Archive of UserLand's first discussion group, started October 5, 1998.

Re: Recording Industry and MP3s

Author:Daniel Berlinger
Posted:5/5/1999; 11:49:33 AM
Topic:Recording Industry and MP3s
Msg #:5693 (In response to 5690)
Prev/Next:5692 / 5694

Some of the little touring bands that I go to see make more money on their CD sales at their concerts and they do on the concert itself. If they couldn't sell the CDs, they wouldn't be on the road, and I wouldn't be hearing their music.

And larger groups make more money off of merchandising than ticket sales. Tickets sales have too many entities splitting the income.

I wrote to Dave earlier today:

Labels provide three things. Money, marketing, and distribuition. There were always other sources for the first two but the last was pretty much locked up by the labels.

Digital distribution eliminates this problem, and the web has already forever changed marketing. There have always been many sources for money, you just need to apply the correct approach depending on the source.

An artist can make a deal with CD-Now, or Amazon, they can produce their own site and link into sites that specialize in digital distribution like mp3.com... and I'm sure, many other models.

The labels don't have a good reputation with the artists. While you can argue about whether artists should have ever given their power over to the labels (and do so with almost every deal), the bottom line is they do, but are beginning to see that they don't have to. They can be smarter business people and make a good deal now they aren't locked into the atom distribution process.
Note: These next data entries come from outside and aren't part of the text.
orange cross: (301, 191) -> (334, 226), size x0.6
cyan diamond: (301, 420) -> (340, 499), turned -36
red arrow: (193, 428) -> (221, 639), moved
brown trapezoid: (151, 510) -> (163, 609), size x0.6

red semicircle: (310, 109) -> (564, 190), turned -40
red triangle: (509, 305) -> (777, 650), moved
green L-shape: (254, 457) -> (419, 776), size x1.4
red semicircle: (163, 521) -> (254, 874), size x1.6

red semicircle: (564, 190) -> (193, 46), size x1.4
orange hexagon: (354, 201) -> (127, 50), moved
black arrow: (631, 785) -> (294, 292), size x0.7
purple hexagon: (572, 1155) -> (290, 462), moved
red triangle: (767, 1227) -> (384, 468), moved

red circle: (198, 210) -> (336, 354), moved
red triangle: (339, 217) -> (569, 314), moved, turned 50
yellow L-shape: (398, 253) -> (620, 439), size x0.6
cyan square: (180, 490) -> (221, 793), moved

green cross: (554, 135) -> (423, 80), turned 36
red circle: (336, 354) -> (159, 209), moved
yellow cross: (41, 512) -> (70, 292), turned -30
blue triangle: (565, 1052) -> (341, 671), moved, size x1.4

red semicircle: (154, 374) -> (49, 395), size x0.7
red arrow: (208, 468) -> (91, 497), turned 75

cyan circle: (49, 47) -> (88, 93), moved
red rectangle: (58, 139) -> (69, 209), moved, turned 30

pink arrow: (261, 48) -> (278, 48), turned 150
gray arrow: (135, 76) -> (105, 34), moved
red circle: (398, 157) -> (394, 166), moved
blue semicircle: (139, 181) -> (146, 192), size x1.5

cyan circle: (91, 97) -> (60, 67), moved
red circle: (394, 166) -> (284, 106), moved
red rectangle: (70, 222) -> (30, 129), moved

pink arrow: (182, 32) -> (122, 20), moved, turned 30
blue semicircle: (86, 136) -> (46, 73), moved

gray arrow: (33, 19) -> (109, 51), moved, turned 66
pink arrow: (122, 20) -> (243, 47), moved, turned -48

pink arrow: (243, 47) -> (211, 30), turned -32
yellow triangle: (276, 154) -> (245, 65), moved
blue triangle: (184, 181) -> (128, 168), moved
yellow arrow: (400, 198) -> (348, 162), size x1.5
Broadband further alters this picture. If you could call up a favorite song, collection etc, with the same certainty that you now use the web wouldn't that change your music purchasing habits? It's the radio model. You play, you pay. There's a lot of music I'd love to have access to this way. I'd be able to afford to experiment much more...

As far as "copy protection" goes, there are some technologies that would help. For example, if one could watermark each instance... making every CD unique, or every download of song unique, it would have some impact. But the notion of copy protecting music is kind of silly in that sooner or later it has to be turned into music in the air, and once it gets to that point it is "free" for the taking. (And you understand that) Most people will do the right thing if you give them a chance.